Register assisted aggregation for Visual Place Recognition
Xuan Yu, Zhenyong Fu
TL;DR
This paper tackles Visual Place Recognition under appearance and viewpoint variations. It introduces RegVPR, a register assisted aggregation method that inserts registers during local descriptor aggregation and uses a Transformer Encoder to reweight features and discard register content, preserving robust static cues. The approach combines a global adapter fine-tuned DINOv2 backbone with a multi-scale feature fusion module and a Sinkhorn-based optimal transport step for clustering. It achieves state-of-the-art results on MSLS, Pitts, NordLand, and SPED with a single-stage pipeline and shows significant robustness to extreme conditions. The work highlights the importance of keeping discriminative structures like buildings while filtering out dynamic background, improving retrieval speed over two-stage methods.
Abstract
Visual Place Recognition (VPR) refers to the process of using computer vision to recognize the position of the current query image. Due to the significant changes in appearance caused by season, lighting, and time spans between query images and database images for retrieval, these differences increase the difficulty of place recognition. Previous methods often discarded useless features (such as sky, road, vehicles) while uncontrolled discarding features that help improve recognition accuracy (such as buildings, trees). To preserve these useful features, we propose a new feature aggregation method to address this issue.
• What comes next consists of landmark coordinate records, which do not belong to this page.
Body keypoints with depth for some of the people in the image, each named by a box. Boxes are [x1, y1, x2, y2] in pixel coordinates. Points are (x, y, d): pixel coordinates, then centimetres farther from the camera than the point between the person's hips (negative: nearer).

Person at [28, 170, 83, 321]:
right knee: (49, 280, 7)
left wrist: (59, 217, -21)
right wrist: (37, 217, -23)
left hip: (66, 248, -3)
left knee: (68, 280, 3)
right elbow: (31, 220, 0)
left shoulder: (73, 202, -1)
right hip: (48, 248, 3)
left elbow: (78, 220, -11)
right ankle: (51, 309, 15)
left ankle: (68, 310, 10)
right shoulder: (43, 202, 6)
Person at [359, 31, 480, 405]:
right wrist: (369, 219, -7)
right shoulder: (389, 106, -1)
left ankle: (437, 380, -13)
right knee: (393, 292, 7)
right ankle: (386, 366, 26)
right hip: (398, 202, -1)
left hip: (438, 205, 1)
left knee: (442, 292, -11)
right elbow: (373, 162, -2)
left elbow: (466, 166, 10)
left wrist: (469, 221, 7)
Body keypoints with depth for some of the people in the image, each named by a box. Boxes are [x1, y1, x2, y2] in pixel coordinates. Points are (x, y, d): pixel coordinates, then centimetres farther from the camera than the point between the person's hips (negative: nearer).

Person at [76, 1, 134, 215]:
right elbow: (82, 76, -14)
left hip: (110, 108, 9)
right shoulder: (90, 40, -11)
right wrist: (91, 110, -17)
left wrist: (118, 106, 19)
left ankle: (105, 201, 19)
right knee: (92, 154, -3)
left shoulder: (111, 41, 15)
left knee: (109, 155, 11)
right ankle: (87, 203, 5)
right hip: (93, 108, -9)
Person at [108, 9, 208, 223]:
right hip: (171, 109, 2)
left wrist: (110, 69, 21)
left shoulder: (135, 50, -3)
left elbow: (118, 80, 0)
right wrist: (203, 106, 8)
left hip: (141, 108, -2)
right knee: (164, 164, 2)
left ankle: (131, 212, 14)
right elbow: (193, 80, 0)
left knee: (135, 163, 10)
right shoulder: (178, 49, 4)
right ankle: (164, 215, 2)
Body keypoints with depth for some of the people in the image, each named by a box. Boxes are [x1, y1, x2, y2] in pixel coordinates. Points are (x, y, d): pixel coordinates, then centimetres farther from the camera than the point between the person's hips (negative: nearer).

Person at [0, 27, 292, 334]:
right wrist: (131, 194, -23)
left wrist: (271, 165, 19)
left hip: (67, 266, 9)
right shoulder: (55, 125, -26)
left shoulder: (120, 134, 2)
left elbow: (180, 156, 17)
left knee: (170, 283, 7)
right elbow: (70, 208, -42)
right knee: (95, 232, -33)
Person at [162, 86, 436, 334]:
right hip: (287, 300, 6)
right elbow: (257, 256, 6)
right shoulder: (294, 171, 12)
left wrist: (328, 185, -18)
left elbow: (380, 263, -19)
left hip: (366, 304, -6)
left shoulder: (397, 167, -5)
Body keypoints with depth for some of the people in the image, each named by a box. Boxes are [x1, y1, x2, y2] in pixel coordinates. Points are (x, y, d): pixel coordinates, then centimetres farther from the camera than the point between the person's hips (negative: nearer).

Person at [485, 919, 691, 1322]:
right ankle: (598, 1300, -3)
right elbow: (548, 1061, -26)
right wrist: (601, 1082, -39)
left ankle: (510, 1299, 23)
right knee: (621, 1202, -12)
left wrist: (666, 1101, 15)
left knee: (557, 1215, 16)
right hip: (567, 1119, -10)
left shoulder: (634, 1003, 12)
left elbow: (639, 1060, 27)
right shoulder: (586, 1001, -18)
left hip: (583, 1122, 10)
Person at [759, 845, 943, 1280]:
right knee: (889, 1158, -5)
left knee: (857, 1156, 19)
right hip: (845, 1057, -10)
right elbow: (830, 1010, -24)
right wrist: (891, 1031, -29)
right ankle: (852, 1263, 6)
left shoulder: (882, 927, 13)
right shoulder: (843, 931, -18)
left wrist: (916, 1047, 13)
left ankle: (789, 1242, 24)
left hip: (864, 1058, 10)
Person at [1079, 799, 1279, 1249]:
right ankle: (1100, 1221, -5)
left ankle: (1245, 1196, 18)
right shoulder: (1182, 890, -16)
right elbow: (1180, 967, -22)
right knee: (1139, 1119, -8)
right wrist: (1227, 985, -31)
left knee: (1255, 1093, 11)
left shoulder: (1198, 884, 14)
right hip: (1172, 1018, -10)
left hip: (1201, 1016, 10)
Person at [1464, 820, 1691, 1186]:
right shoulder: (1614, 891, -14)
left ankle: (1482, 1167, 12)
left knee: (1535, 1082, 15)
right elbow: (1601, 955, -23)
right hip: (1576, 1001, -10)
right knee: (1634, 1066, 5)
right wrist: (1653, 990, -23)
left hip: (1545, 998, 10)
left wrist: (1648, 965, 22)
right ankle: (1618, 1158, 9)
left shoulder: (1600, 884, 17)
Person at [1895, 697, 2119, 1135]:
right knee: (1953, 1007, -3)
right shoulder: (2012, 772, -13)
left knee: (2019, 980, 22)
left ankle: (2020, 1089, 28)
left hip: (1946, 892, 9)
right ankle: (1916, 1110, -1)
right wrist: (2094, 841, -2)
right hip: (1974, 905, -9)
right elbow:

Specifically, in order to obtain global and local features that contain discriminative place information, we added some registers on top of the original image tokens to assist in model training. After reallocating attention weights, these registers were discarded. The experimental results show that these registers surprisingly separate unstable features from the original image representation and outperform state-of-the-art methods.